NASA has released a stunning new look at a dwarf galaxy that sits right around the celestial corner from the Milky Way, as seen by the groundbreaking James Webb Space Telescope (JWST). The telescope, which launched on Dec. 25 last year, is the most powerful the space agency has ever deployed and the result of a historic international collaboration. Just 10 months into its mission, it's already revealing new insights into the vast mysteries of the universe.
In addition to being the most powerful, the new space telescope is also NASA's largest. It has a 21-foot (6.5-meter) golden mirror made up of 18 hexagonal segments that allow it to probe deeper into the infrared wavelengths. Nestled behind that gilded honeycomb is a suite of advanced imaging instruments, which are responsible for the observations now being transmitted back home. There's never been a telescope quite like the James Webb in space, and scientists hope it'll help answer some of the many questions about how the universe came to be.
The latest image from NASA (above) brings unprecedented detail to a remote member of our galactic neighborhood, the dwarf galaxy Wolf–Lundmark–Melotte (WLM,) which lies just three million light-years away. Where the Spitzer Space Telescope years ago captured blurry smudges of starlight (still an impressive feat for its time), JWST obtained a remarkably crisp view — one that almost seems to glitter with stars too faint to previously see. Some of these stars formed in the early universe, making WLM a good target for reconstructing processes that occurred billions of years ago.
The Dwarf Galaxy In Our Neighborhood
The level of detail in the JWST observation is not only striking, but it's also revelatory. "We can see a myriad of individual stars of different colors, sizes, temperatures, ages, and stages of evolution; interesting clouds of nebular gas within the galaxy; foreground stars with Webb's diffraction spikes; and background galaxies with neat features like tidal tails," said Kristen McQuinn, a lead scientist with the Webb Early Release Science program, in a conversation with NASA's official blog. It can now be used as a point of comparison as Webb presses onward.

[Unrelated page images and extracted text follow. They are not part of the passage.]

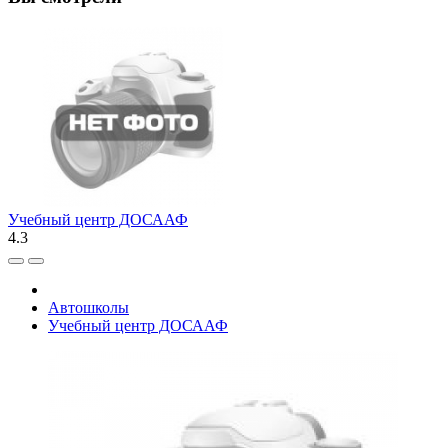
Учебный центр ДОСААФ
4.3
Автошколы
Учебный центр ДОСААФ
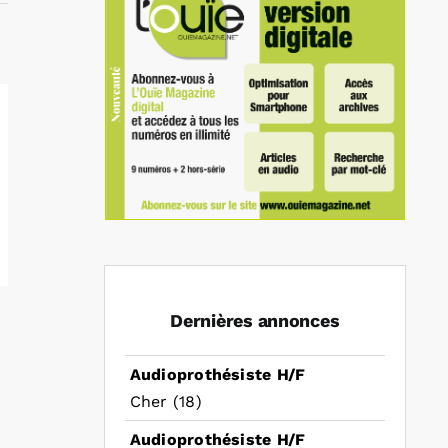
Dernières annonces
Audioprothésiste H/F
Cher (18)
Audioprothésiste H/F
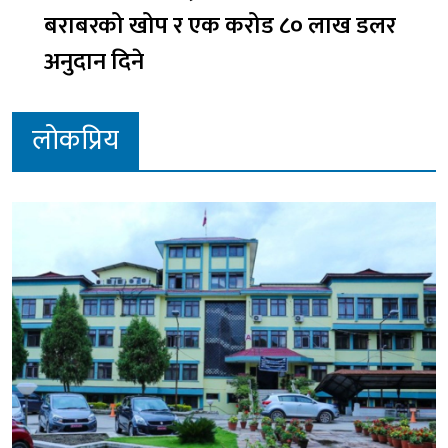
बराबरको खोप र एक करोड ८० लाख डलर
अनुदान दिने
लोकप्रिय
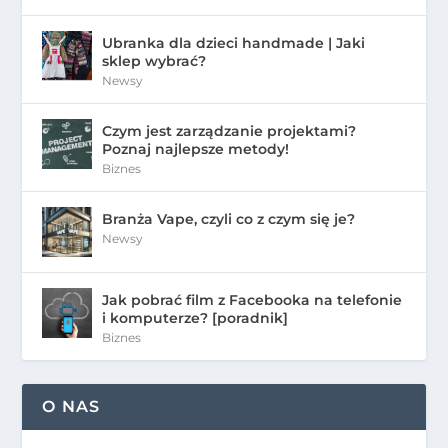
Ubranka dla dzieci handmade | Jaki
sklep wybrać?
Newsy
Czym jest zarządzanie projektami?
Poznaj najlepsze metody!
Biznes
Branża Vape, czyli co z czym się je?
Newsy
Jak pobrać film z Facebooka na telefonie
i komputerze? [poradnik]
Biznes
O NAS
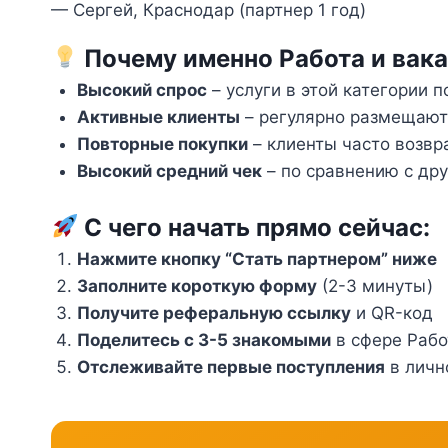
— Сергей, Краснодар (партнер 1 год)
Почему именно Работа и вака
Высокий спрос
– услуги в этой категории 
Активные клиенты
– регулярно размещают 
Повторные покупки
– клиенты часто возв
Высокий средний чек
– по сравнению с др
С чего начать прямо сейчас:
Нажмите кнопку “Стать партнером” ниже
Заполните короткую форму
(2-3 минуты)
Получите реферальную ссылку
и QR-код
Поделитесь с 3-5 знакомыми
в сфере Рабо
Отслеживайте первые поступления
в личн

WLM's relative remoteness compared to other objects in the Milky Way also goes a long way toward uncomplicating the view and what scientists can glean from it. "Many of the other nearby galaxies are intertwined and entangled with the Milky Way, which makes them harder to study," McQuinn says. Processes over the eons have also left it with similar gaseous properties to the small galaxies of the young universe. With each new study of this dwarf galaxy — Hubble, Spitzer and now James Webb — scientists get a better picture of how stars may have evolved in long-ago galaxies.